Pronounced floral and fruity aromas jump from the glass – think rose petal, hibiscus, violet, fresh strawberry, raspberry, sour cherry, red fruit punch and orange peel. The acid is refreshingly high, but this wine has a bit more body and texture than the ‘Faux Pas,’ as well as an enjoyably, long finish.

Serve this wine to impress your most curious friends. It’s aromatic, intriguing and complex, but remains easy drinking. It’s a wine you’ll reach for all summer long, and I think it pairs perfectly with wood-fired pizza. Recommended serving temperature is 50-59 F.

The Negro estate, which dates to 1670, practices organic viticulture in the Roero subregion of Piedmont. Winemaker Angelo Negro works exclusively with the region’s native grapes, including Arneis, and Nebbiolo.

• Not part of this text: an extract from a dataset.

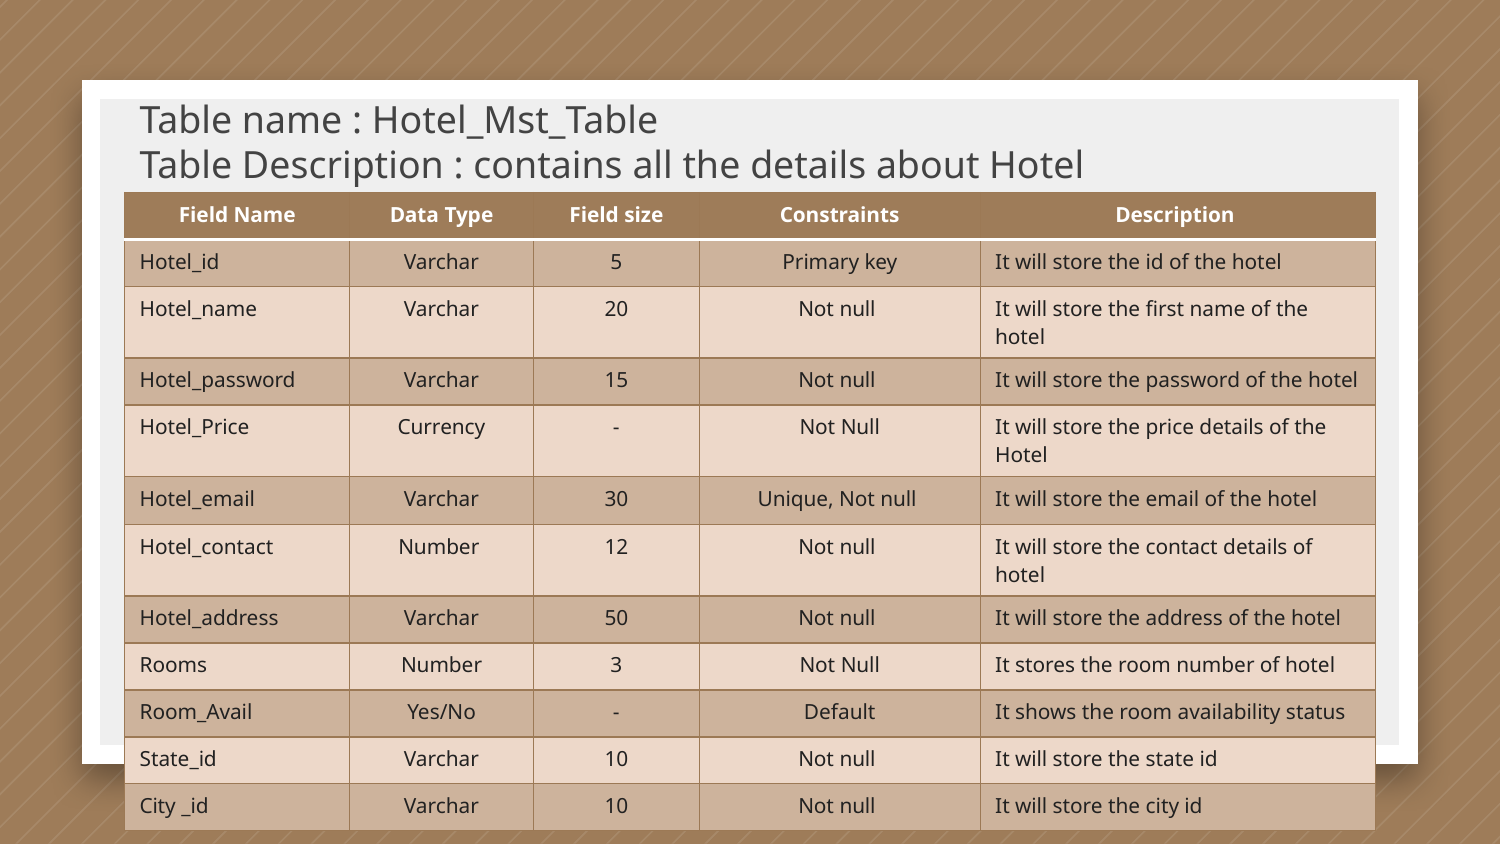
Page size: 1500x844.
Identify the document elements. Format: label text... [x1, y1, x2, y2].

Most of us are familiar with full-bodied, rich and jammy California Zinfandel. But what happens to the wine when those Zinfandel grapes are grown in a cooler climate? The wine becomes almost “Beaujolais-esque,” like this one from Blue Quail exhibiting a lighter body, elevated acidity and medium alcohol at 13%.

The climate in Mendocino County’s Potter Valley AVA is cool with high diurnal range. Grapes ripen slowly during warm days, but cool nights preserve their acidity. They can hang on the vine longer under these conditions and develop a full flavor.

The fruity character of this dry wine is more candied than the previous two, but that sweetness is balanced with freshness. On the nose and palate, look for cherry vanilla cola, strawberry jam, cranberry, blackberry, and a bit of black peppercorn and earth. Of the three wines, this one can withstand the heartiest food pairing.

The McFadden Family planted these Zinfandel vines in 1971, and they’re some of the oldest in Potter Valley. The organic grapes are whole cluster pressed and fermented in oak.